Горе горькое по свету шлялося,
И ко мне невзначай забрело…
– Верка с подружками из клуба возвращается, – узнал певуний Петрович.
И тут же, где-то рядом, откликнулась другая компания:
-Напилася я пьяна, не дойду я до дома…
И совсем неожиданно:
-Проводил ты меня до заветной калитки,
Заняла тебя мелкая дрожь.
Ты скажи, ты скажи мне:
Чё те надо, чё те надо.
Может дам, может нет — чё ты хошь?
И снова:
-На реченьке – речке,
На том бережку
Мыла Марусенька белые ножки…
–А это Мотина дочка. Скоро про «шумел камыш» начнётся…
–То-то ты всё знаешь, Петрович?
–Такая должность. Сколько лет живу – ничего нового, разве что на танцплощадке что-нибудь – ну, там «рио риту» услышишь, или ещё чего.

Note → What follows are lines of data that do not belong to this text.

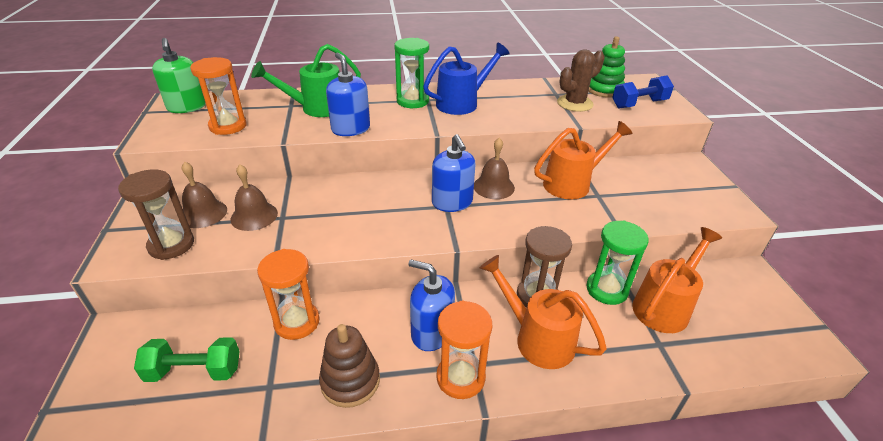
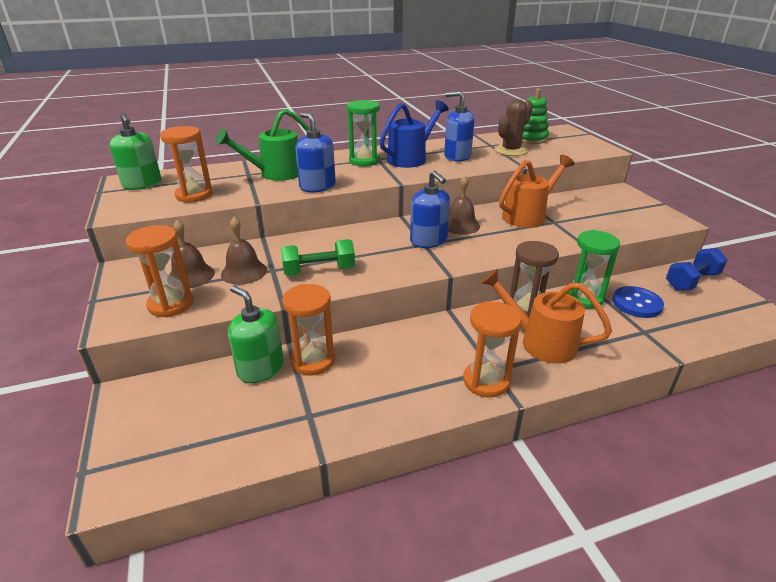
camera: 10 degrees left, 5 degrees down
brown hourglass [118,169,194,260] -> orange hourglass [126,225,193,318]
green dumbbell [134,337,240,382] -> green dumbbell moved to [281,239,355,276]
brown stacking toy [319,324,380,408] -> none
blue soap dispenser [408,260,455,351] -> blue soap dispenser moved to [444,91,475,162]
blue dumbbell [612,75,674,108] -> blue dumbbell moved to [666,248,728,290]
orange watering can [632,227,722,333] -> blue button [612,286,664,318]
none -> green soap dispenser [228,286,284,383]

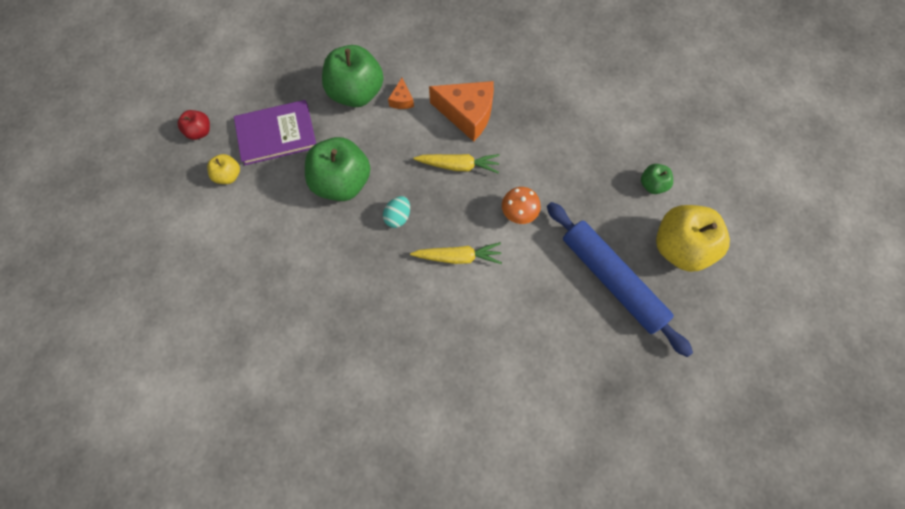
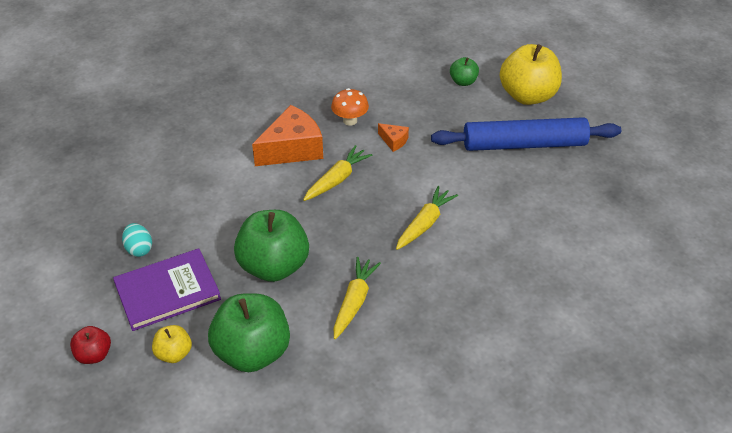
camera: 55 degrees left, 25 degrees down
purple book [234,100,316,165] -> purple book turned 45 degrees clockwise [113,248,221,331]
green apple [322,45,384,107] -> green apple moved to [208,293,290,372]
turquoise egg [383,196,410,228] -> turquoise egg moved to [122,223,152,257]
orange cheese [388,78,414,109] -> orange cheese moved to [378,123,409,152]
orange mushroom [502,187,541,224] -> orange mushroom moved to [331,88,369,126]
none -> yellow carrot [334,257,381,339]

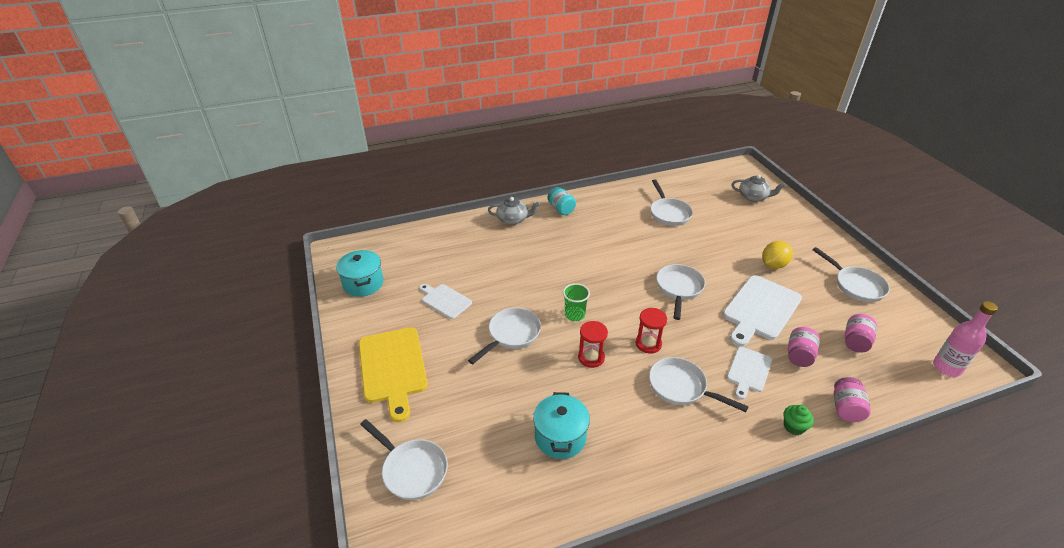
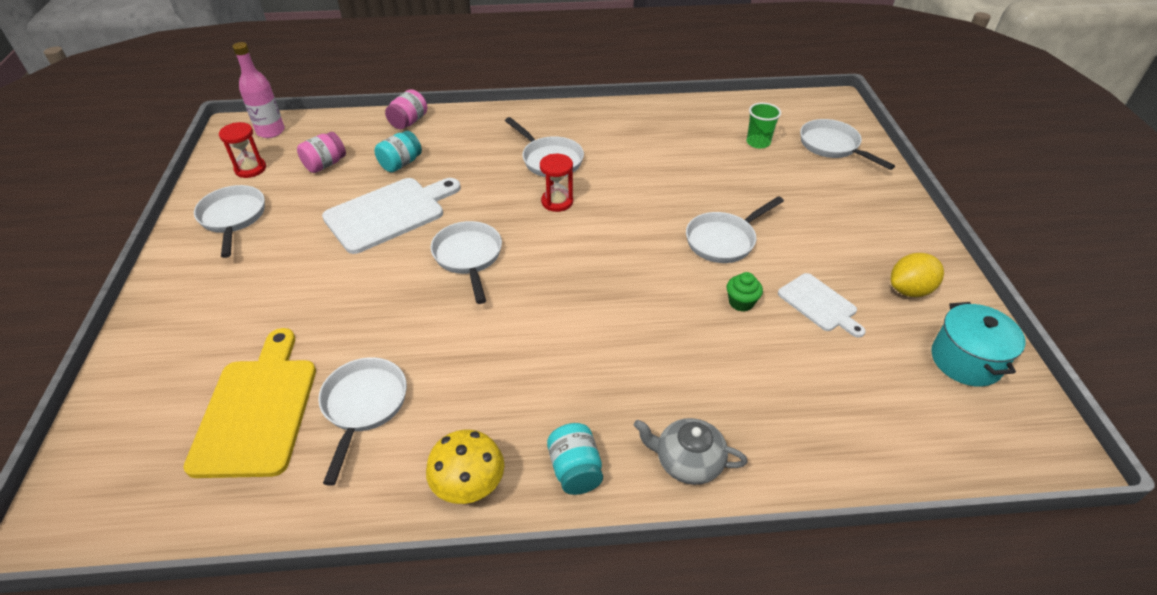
camera: 165 degrees left, 5 degrees up
yellow cutting board [359,327,428,422] -> yellow cutting board moved to [183,328,316,478]
turquoise pot [533,392,590,459] -> none
green cup [563,283,590,321] -> green cup moved to [747,103,781,149]
red hourglass [578,321,608,368] -> red hourglass moved to [219,122,266,178]
white pan [656,264,705,320] -> white pan turned 135 degrees clockwise [431,221,502,304]
white cutting board [727,347,772,399] -> none
grey teapot [731,175,785,202] -> none
yellow lemon [762,241,793,269] -> yellow lemon moved to [891,253,944,297]
green cupcake [783,405,814,435] -> green cupcake moved to [726,272,763,312]
pink jar [788,327,820,367] -> turquoise jar [375,131,422,172]
none -> yellow mushroom [426,430,504,504]

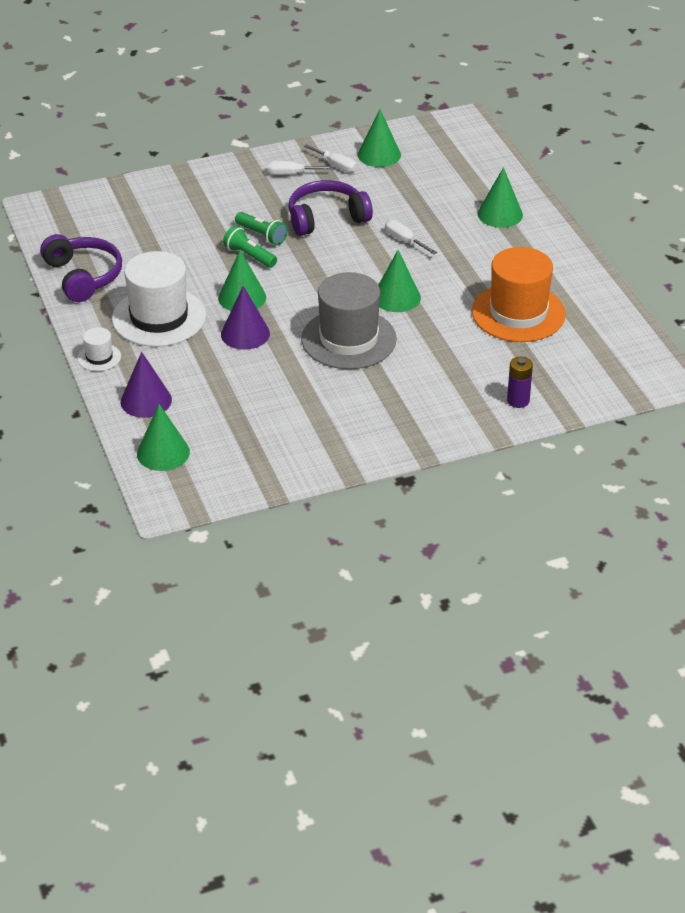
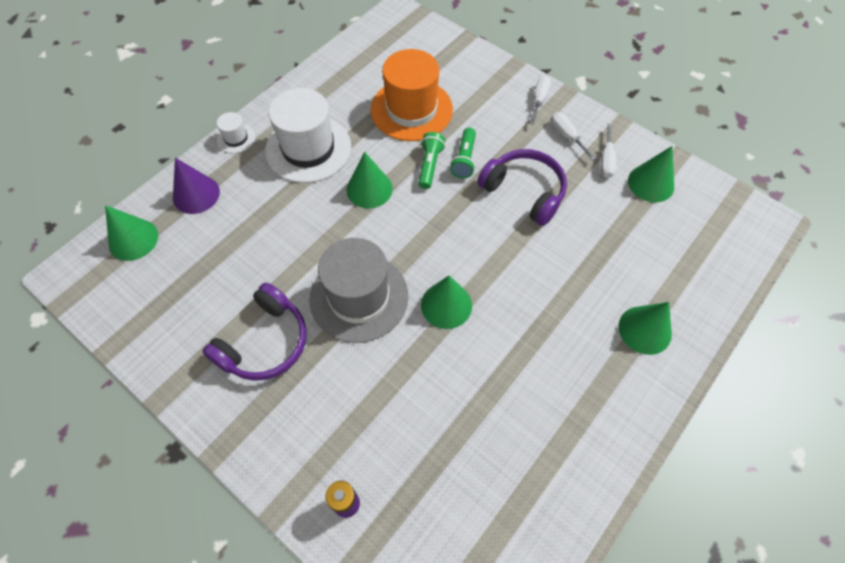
camera: 60 degrees right, 20 degrees up
purple headphones [40,234,122,302] -> purple headphones moved to [202,283,307,381]
purple cone [221,286,270,350] -> none
white screwdriver [385,220,437,254] -> white screwdriver moved to [530,76,551,124]
orange hat [472,247,566,342] -> orange hat moved to [371,49,453,141]

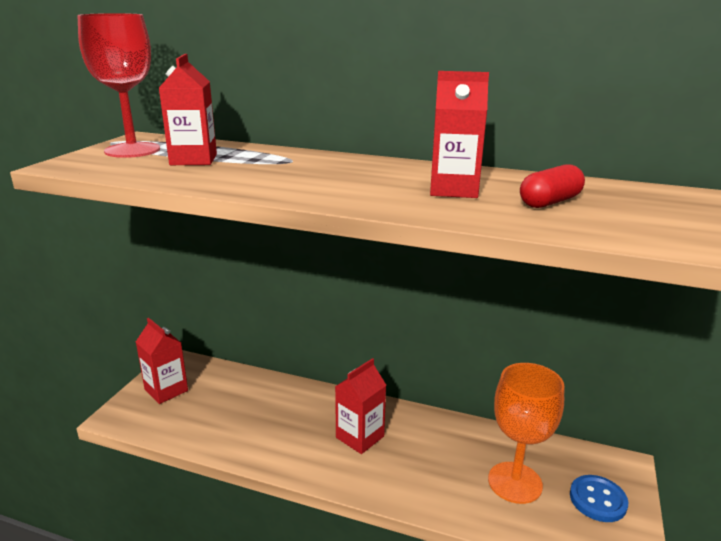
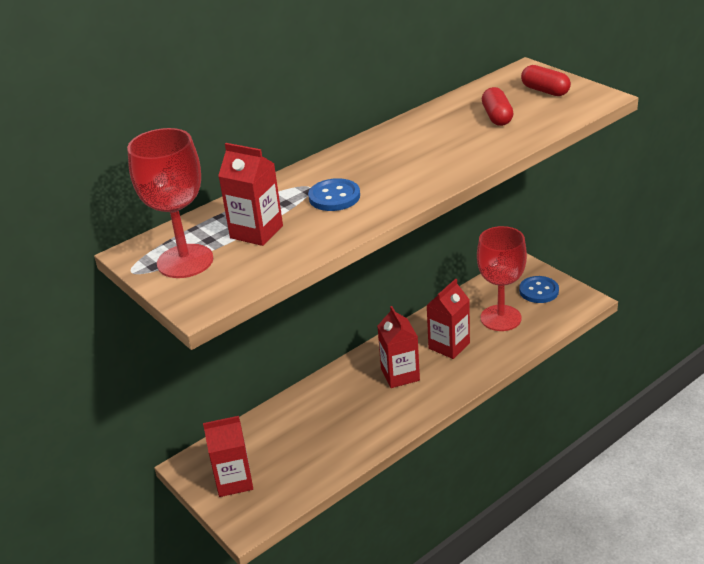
camera: 55 degrees left, 10 degrees up
red carton [430,71,489,198] -> red carton moved to [426,279,470,359]
orange goblet [488,363,564,504] -> red goblet [477,226,527,331]
none -> blue button [308,178,360,211]
none -> red capsule [521,65,571,96]

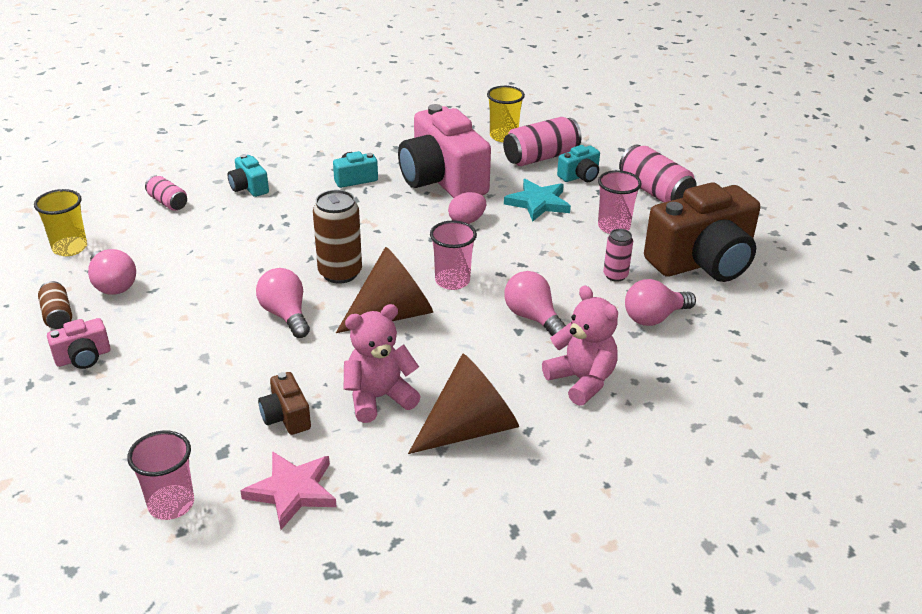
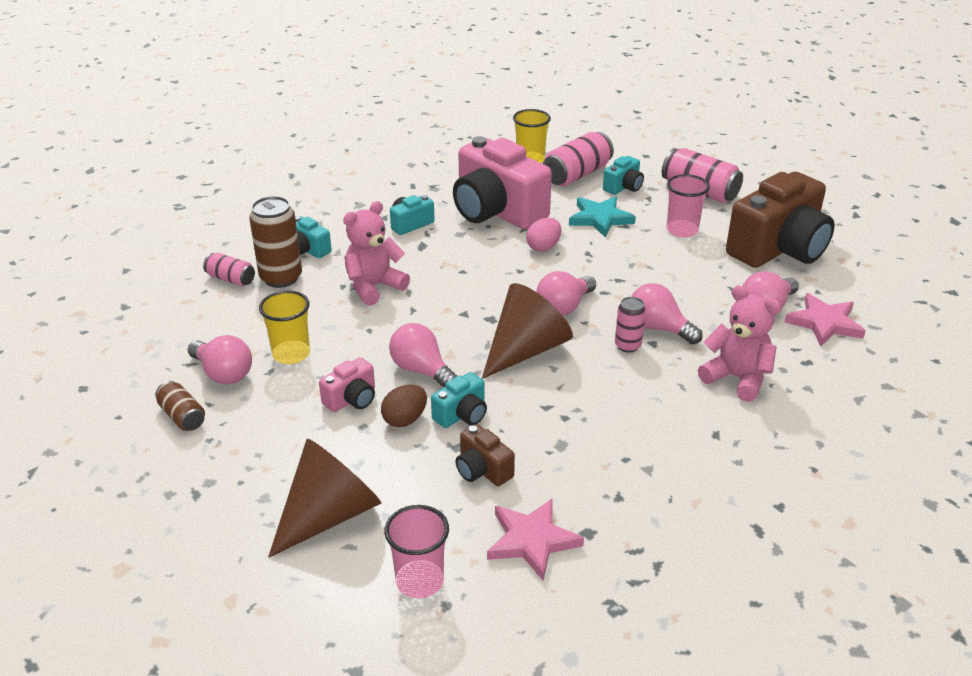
camera: 15 degrees left, 0 degrees up
yellow cup [34,189,87,256] -> yellow cup moved to [259,290,310,364]
pink camera [47,318,110,369] -> pink camera moved to [319,357,375,412]
brown can [313,190,362,284] -> brown can moved to [249,196,302,288]
pink teddy bear [344,304,421,423] -> pink teddy bear moved to [343,201,410,306]
brown cone [408,353,519,454] -> brown cone moved to [268,439,381,557]
pink cup [430,220,477,290] -> pink light bulb [536,271,596,316]
pink can [603,229,633,282] -> pink can moved to [615,297,646,353]
none -> brown egg [381,384,427,427]
none -> turquoise camera [431,372,487,428]
none -> pink star [784,293,866,347]

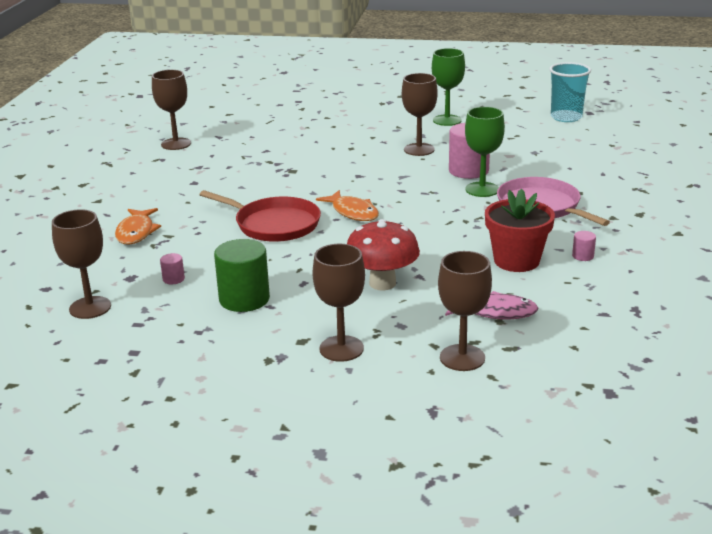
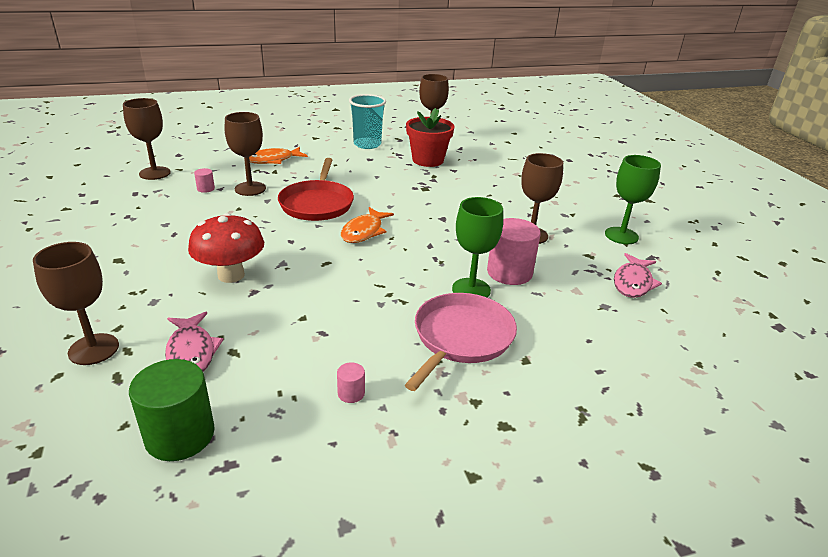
camera: 60 degrees right, 5 degrees up
green cylinder [214,239,270,312] -> green cylinder moved to [129,359,215,461]
brown goblet [312,244,365,362] -> brown goblet moved to [225,112,266,196]
red flower pot [485,189,555,272] -> red flower pot moved to [406,108,455,167]
turquoise cup [549,62,591,122] -> turquoise cup moved to [349,94,386,149]
none -> pink fish [614,253,662,298]

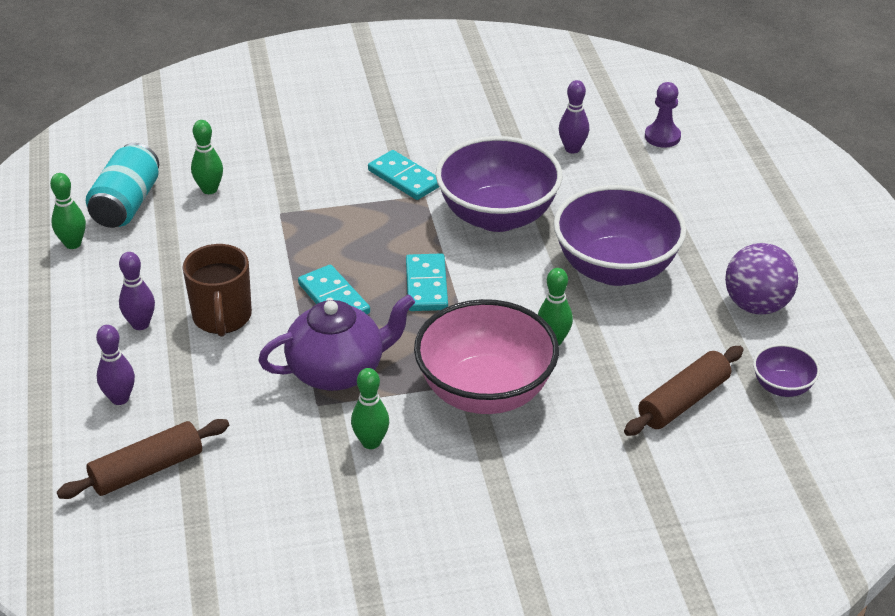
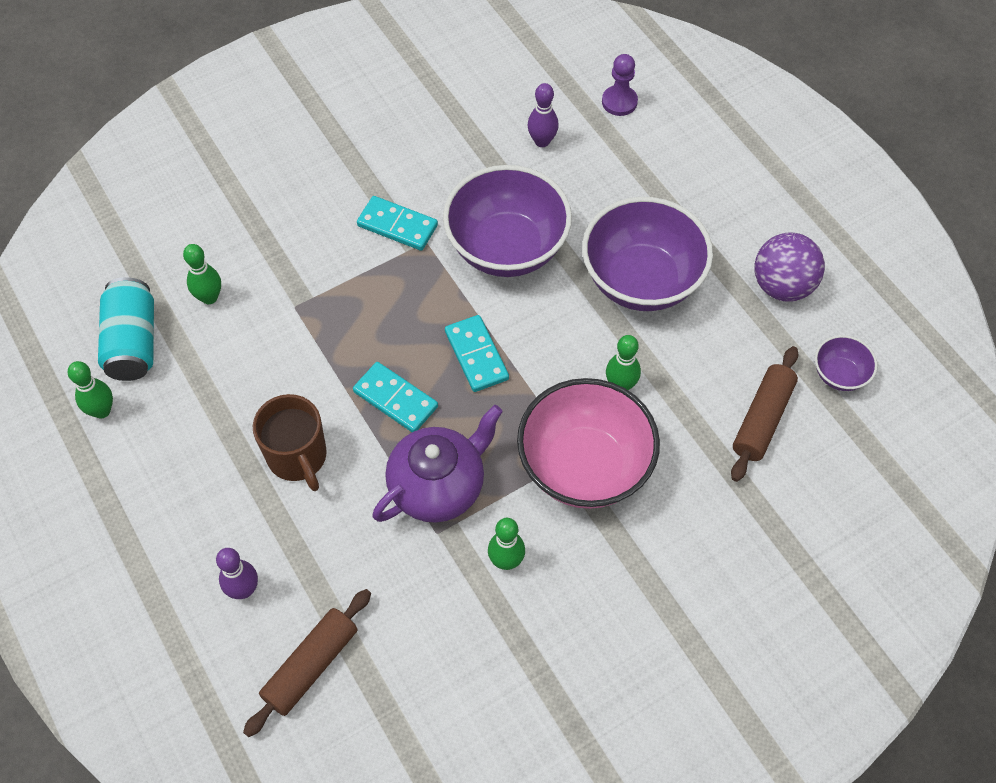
camera: 20 degrees left, 20 degrees up
purple bowling pin [119,252,155,330] -> none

А так: любят у нас тут бабы пострадать. И по поводу и без оного.
–Ой, ли! В том ли только здесь дело?
– А от чего ещё?
Петрович внимательно посмотрел на меня:
–Сболтнул я тебе о слепом, сдуру, а ты уж язык навострил.
И погрозил корявым пальцем:
–Смотри, ты слово дал! В общем, прощевай. И не поминай лихом.
Я промолчал, хотя никакого слова, ни по какому поводу, ему не давал.
На том и расстались.
Придя в редакцию, я сдал на первую полосу – в праздничный номер обширный фоторепортаж о творчестве Андрея Соколова, присовокупив к нему Олешневу балладу «Огонь и розы». А через неделю – и очерк о молодой трактористке из той же глубинки, который начинался словами:
«Валька любит вставать с петухами, когда только ещё просыпается солнце, и степь, убаюканная обильными росами, чутко прислушивается к шорохам».
И больше ни слова, ни о Петровиче, ни о его бойках.
Но ещё долго, долго, долго я вспоминал эту свою поездку в ту далёкую таёжную глубинку, в которой, к сожалению, так и не побывал больше, и потому героев моих тамошних встреч больше не увидел. И всё думал, что же это за штука такая – это простое женское счастье, о котором я там услышал впервые, в пересказе Петровича, из Лизкиных уст?
Но, как не размышлял, так ничего и не понял. И не понимаю о нём ничего до сих пор.
Впрочем, какие наши годы. Может, ещё и повезёт – пойму.